#### DATASET CONTENT:
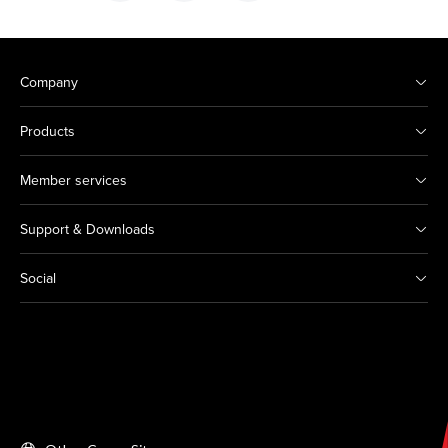
Company
Products
Member services
Support & Downloads
Social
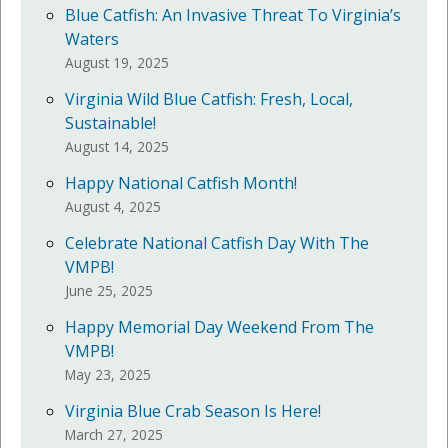
Blue Catfish: An Invasive Threat To Virginia’s
Waters
August 19, 2025
Virginia Wild Blue Catfish: Fresh, Local,
Sustainable!
August 14, 2025
Happy National Catfish Month!
August 4, 2025
Celebrate National Catfish Day With The
VMPB!
June 25, 2025
Happy Memorial Day Weekend From The
VMPB!
May 23, 2025
Virginia Blue Crab Season Is Here!
March 27, 2025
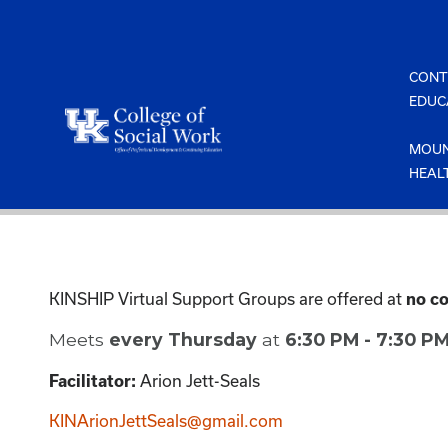
Skip
to
content
CONT
EDUC
MOUN
HEAL
KINSHIP Virtual Support Groups are offered at
no co
Meets
every Thursday
at
6:30 PM - 7:30 P
Arion Jett-Seals
Facilitator:
KINArionJettSeals@gmail.com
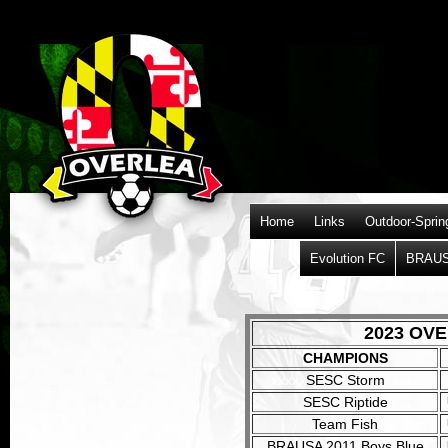
Home
Links
Outdoor-Sprin
Evolution FC
BRAU
2023 OV
CHAMPIONS
xxxxx
SESC Storm
xxxxx
SESC Riptide
Team Fish
BRAUSA 2011 Boys Blue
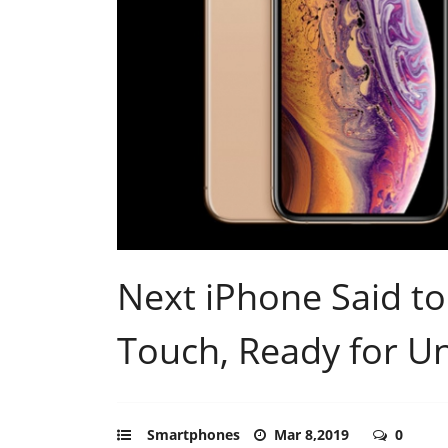
Next iPhone Said to
Touch, Ready for U
Smartphones
Mar 8,2019
0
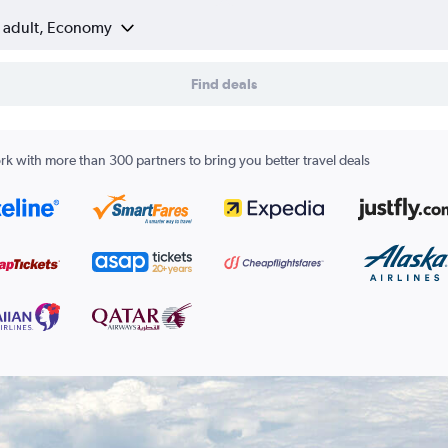
1 adult, Economy
Find deals
k with more than 300 partners to bring you better travel deals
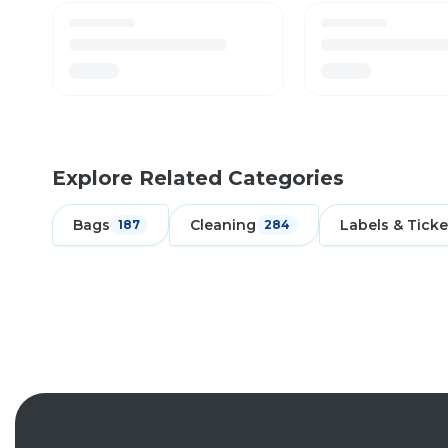
Explore Related Categories
Bags
Cleaning
Labels & Ticke
187
284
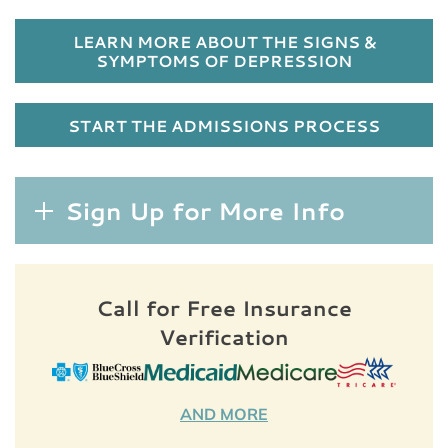
LEARN MORE ABOUT THE SIGNS &
SYMPTOMS OF DEPRESSION
START THE ADMISSIONS PROCESS
Sign Up for More Info
Call for Free Insurance
Verification
AND MORE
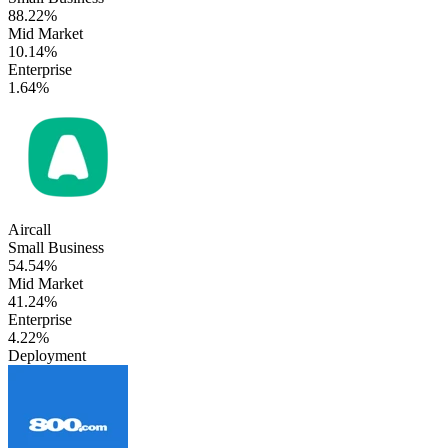
88.22%
Mid Market
10.14%
Enterprise
1.64%
Aircall
Small Business
54.54%
Mid Market
41.24%
Enterprise
4.22%
Deployment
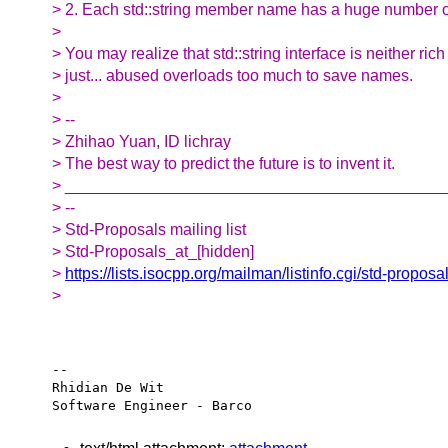
> 2. Each std::string member name has a huge number o
>
> You may realize that std::string interface is neither rich 
> just... abused overloads too much to save names.
>
> --
> Zhihao Yuan, ID lichray
> The best way to predict the future is to invent it.
> __________________________________________
> --
> Std-Proposals mailing list
> Std-Proposals_at_[hidden]
>
https://lists.isocpp.org/mailman/listinfo.cgi/std-proposa
>
-- 

Rhidian De Wit
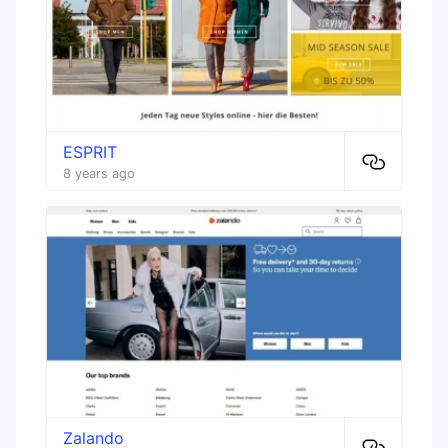
ESPRIT
8 years ago
Zalando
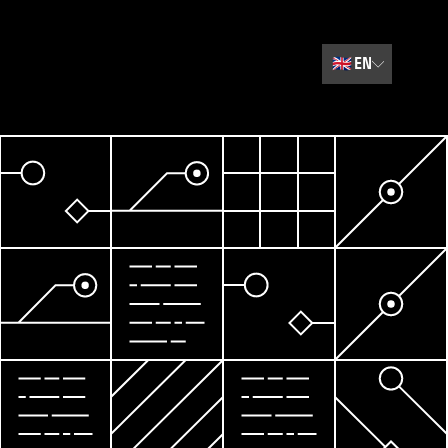
🇬🇧
EN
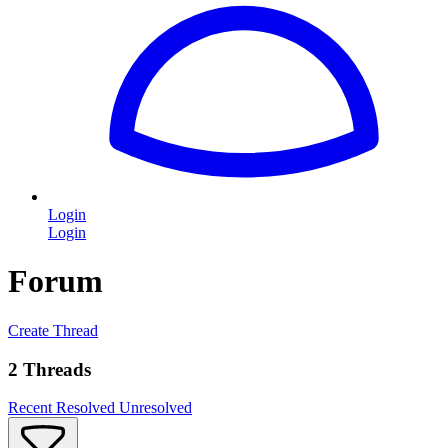
Login
Login
Forum
Create Thread
2 Threads
Recent
Resolved
Unresolved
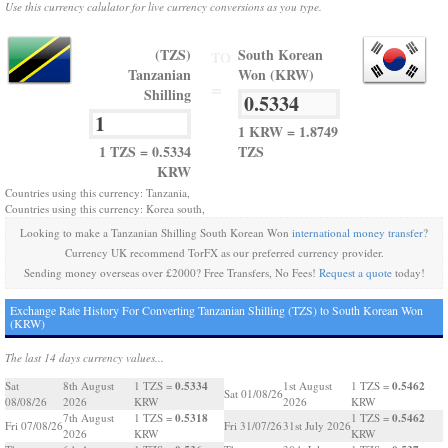
Use this currency calulator for live currency conversions as you type.
(TZS)
South Korean
TO
Tanzanian
Won (KRW)
=
Shilling
1 KRW = 1.8749
1 TZS = 0.5334
TZS
KRW
Countries using this currency: Tanzania,
Countries using this currency: Korea south,
Looking to make a Tanzanian Shilling South Korean Won
international money transfer
?
Currency UK recommend TorFX as our preferred currency provider.
Sending money overseas over £2000? Free Transfers, No Fees!
Request a quote
today!
Exchange Rate History For Converting Tanzanian Shilling (TZS) to South Korean Won
(KRW)
The last 14 days currency values...
0.5334
0.5462
Sat
8th August
1 TZS =
1st August
1 TZS =
Sat 01/08/26
08/08/26
2026
KRW
2026
KRW
0.5318
0.5462
7th August
1 TZS =
1 TZS =
Fri 07/08/26
Fri 31/07/26
31st July 2026
2026
KRW
KRW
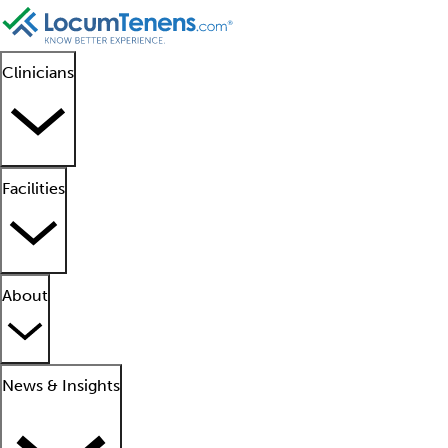
Clinicians
Facilities
About
News & Insights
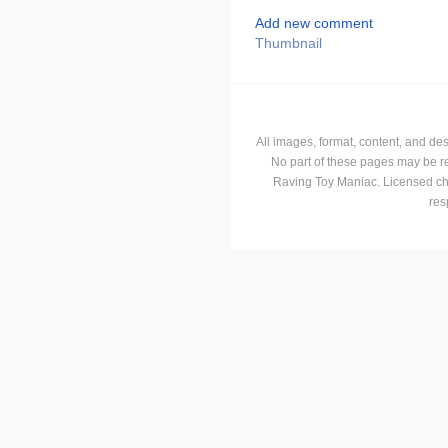
Add new comment
Thumbnail
All images, format, content, and d
No part of these pages may be r
Raving Toy Maniac. Licensed ch
res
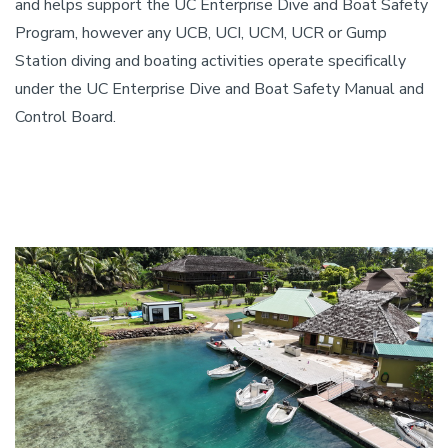
and helps support the UC Enterprise Dive and Boat Safety
Program, however any UCB, UCI, UCM, UCR or Gump
Station diving and boating activities operate specifically
under the UC Enterprise Dive and Boat Safety Manual and
Control Board.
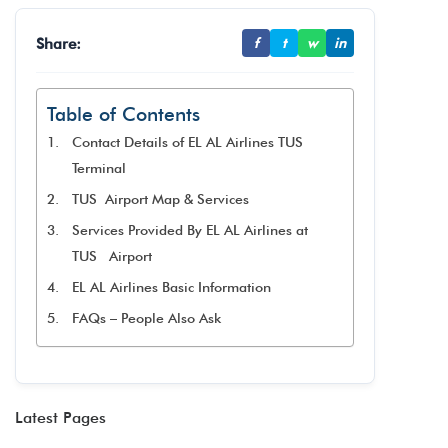
Share:
f
t
w
in
Table of Contents
Contact Details of EL AL Airlines TUS
Terminal
TUS Airport Map & Services
Services Provided By EL AL Airlines at
TUS Airport
EL AL Airlines Basic Information
FAQs – People Also Ask
Latest Pages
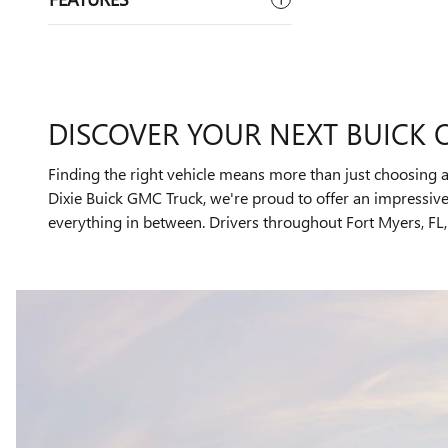
DISCOVER YOUR NEXT BUICK 
Finding the right vehicle means more than just choosing a
Dixie Buick GMC Truck, we're proud to offer an impressi
everything in between. Drivers throughout Fort Myers, FL, 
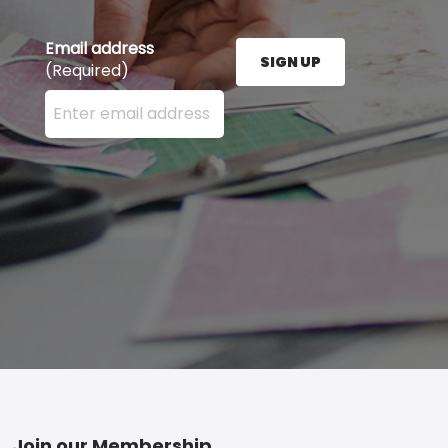
Email address
SIGN UP
(Required)
Enter your email address here and press the Sign U
Join our Membership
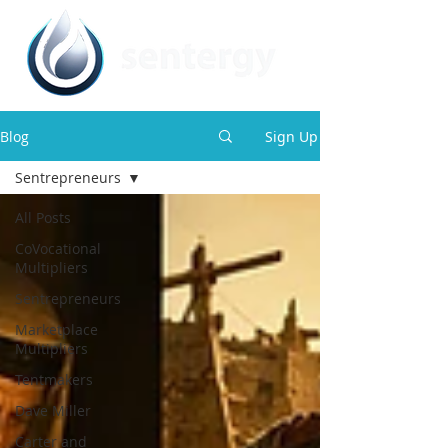
Blog
Sign Up
Sentrepreneurs
All Posts
CoVocational
Multipliers
Sentrepreneurs
Marketplace
Multipliers
Tentmakers
Dave Miller
Carter and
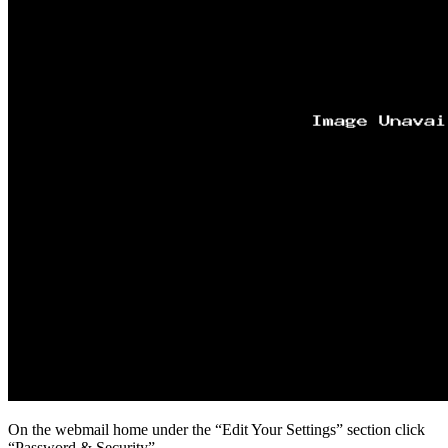
On the webmail home under the “Edit Your Settings” section click
“Password & Security”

#### AIM OF THE EXERCISE:
All lines from the line with "Contact Details of EL AL Airlines TUS" through the final line of the data, both included, are to be repeated exactly; no other lines and no pictures.

#### ANSWER TO THIS EXERCISE:
Contact Details of EL AL Airlines TUS
Terminal
TUS Airport Map & Services
Services Provided By EL AL Airlines at
TUS Airport
EL AL Airlines Basic Information
FAQs – People Also Ask
Latest Pages
DISCOVER YOUR NEXT BUICK 
Finding the right vehicle means more than just choosing a
Dixie Buick GMC Truck, we're proud to offer an impressi
everything in between. Drivers throughout Fort Myers, FL, 
Email address
SIGN UP
(Required)
Enter your email address here and press the Sign U
Join our Membership
Blog
Sign Up
Sentrepreneurs
All Posts
CoVocational
Multipliers
Sentrepreneurs
Marketplace
Multipliers
Tentmakers
Dave Miller
Carter and
On the webmail home under the “Edit Your Settings” section click
“Password & Security”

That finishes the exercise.